India has emerged as one of the fastest-growing fintech markets in the world. Given our traditional habit of transacting in cash, India has come a long way. The entire scenario of transactions has changed drastically. Digital transactions are the future, and we have already stepped into it. However, RBI has drawn a distinct line between banks and digital wallet services.
Banks are traditional lenders regulated by the RBI. With the emergence of new-age financial technology companies, the line between banks and fintech is blurring. A number of banks are evolving as fintech companies. This rings a bell for the RBI to step in. Former Deputy RBI governor SS Mundra made a statement saying, “Banks should avoid ‘imitating’ fintech companies in their attempt to re-imagine themselves but should look for meaningful cooperation with such companies to enhance their business”.
As per Mundra, banks must avoid the temptation of introducing too many products. Banks are traditionally meant to be lenders. Corporate lending was once the biggest chunk of banks’ loan books. This has shrunk as companies have found alternate ways of financing themselves. This has certainly caused a fortune to a few of the banks.
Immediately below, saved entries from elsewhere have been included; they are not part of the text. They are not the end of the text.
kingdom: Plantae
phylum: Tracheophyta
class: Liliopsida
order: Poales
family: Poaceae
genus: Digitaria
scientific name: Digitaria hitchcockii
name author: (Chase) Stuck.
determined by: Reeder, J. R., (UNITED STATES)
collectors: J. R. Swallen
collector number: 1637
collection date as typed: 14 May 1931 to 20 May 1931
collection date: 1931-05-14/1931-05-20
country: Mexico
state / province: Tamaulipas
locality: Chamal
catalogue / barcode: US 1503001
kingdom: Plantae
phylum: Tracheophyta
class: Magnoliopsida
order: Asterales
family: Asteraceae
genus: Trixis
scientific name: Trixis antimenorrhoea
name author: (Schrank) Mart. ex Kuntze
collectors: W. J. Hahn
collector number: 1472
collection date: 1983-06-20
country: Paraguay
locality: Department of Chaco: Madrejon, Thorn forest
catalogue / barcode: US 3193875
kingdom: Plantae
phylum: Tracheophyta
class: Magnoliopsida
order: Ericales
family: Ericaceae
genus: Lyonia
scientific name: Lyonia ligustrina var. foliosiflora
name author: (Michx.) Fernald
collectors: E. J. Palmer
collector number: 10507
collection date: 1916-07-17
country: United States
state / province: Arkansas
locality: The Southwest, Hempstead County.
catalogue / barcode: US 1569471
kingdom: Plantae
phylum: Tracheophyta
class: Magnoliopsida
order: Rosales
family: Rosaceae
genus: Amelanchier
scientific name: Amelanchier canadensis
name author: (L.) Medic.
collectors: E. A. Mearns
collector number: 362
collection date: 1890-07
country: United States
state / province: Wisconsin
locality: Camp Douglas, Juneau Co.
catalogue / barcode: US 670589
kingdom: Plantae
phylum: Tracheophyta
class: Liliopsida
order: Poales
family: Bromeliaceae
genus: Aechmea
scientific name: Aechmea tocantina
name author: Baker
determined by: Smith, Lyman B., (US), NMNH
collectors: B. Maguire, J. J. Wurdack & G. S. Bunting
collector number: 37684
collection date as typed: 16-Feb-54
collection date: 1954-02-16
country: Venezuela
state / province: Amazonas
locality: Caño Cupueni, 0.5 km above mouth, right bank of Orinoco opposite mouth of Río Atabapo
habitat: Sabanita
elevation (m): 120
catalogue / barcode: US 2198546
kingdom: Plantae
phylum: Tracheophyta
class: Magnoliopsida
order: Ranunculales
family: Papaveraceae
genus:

RBI’s Deputy Governor T Rabi Sankar believes that fintech should be more entity-based. According to Sankar, fintech should only be payment service providers. Fintech is transforming the banking space. The RBI deputy governor also highlighted the importance of banks. He said that a bank works as a bridge between the depositors and borrowers, and in the process works as a money creator. There should be a clear distinction between banks and fintech. Any fintech that provides liquidity services is functionally a bank, and as such should be subject to the same regulations and supervisions. That is why tech companies are not allowed in deposit and deposit products.
Fintech companies are offering varied benefits to which traditional banks are feeling left out. Banks have begun to adopt innovative fintech tools. Private banks have already started to offer digital services. It seems that the banking space has some catching up to do. These days people mostly use UPI and payment services to quickly transfer money. There’s hardly any use of bank apps as customers feel other UPI apps are faster and more efficient. Hence, RBI is now encouraging traditional banks to up their game. There seems to be a lot of scope for the banking space.
As a result, RBI is working on cross-border payments. Hence, RBI recently tied up with the Monetary Authority of Singapore for one such cross border payments service on a reciprocal basis. This platform would solve the stagnated issues of exchange rate conversion, time zone differences and other regulations that prevent cross-border transfers.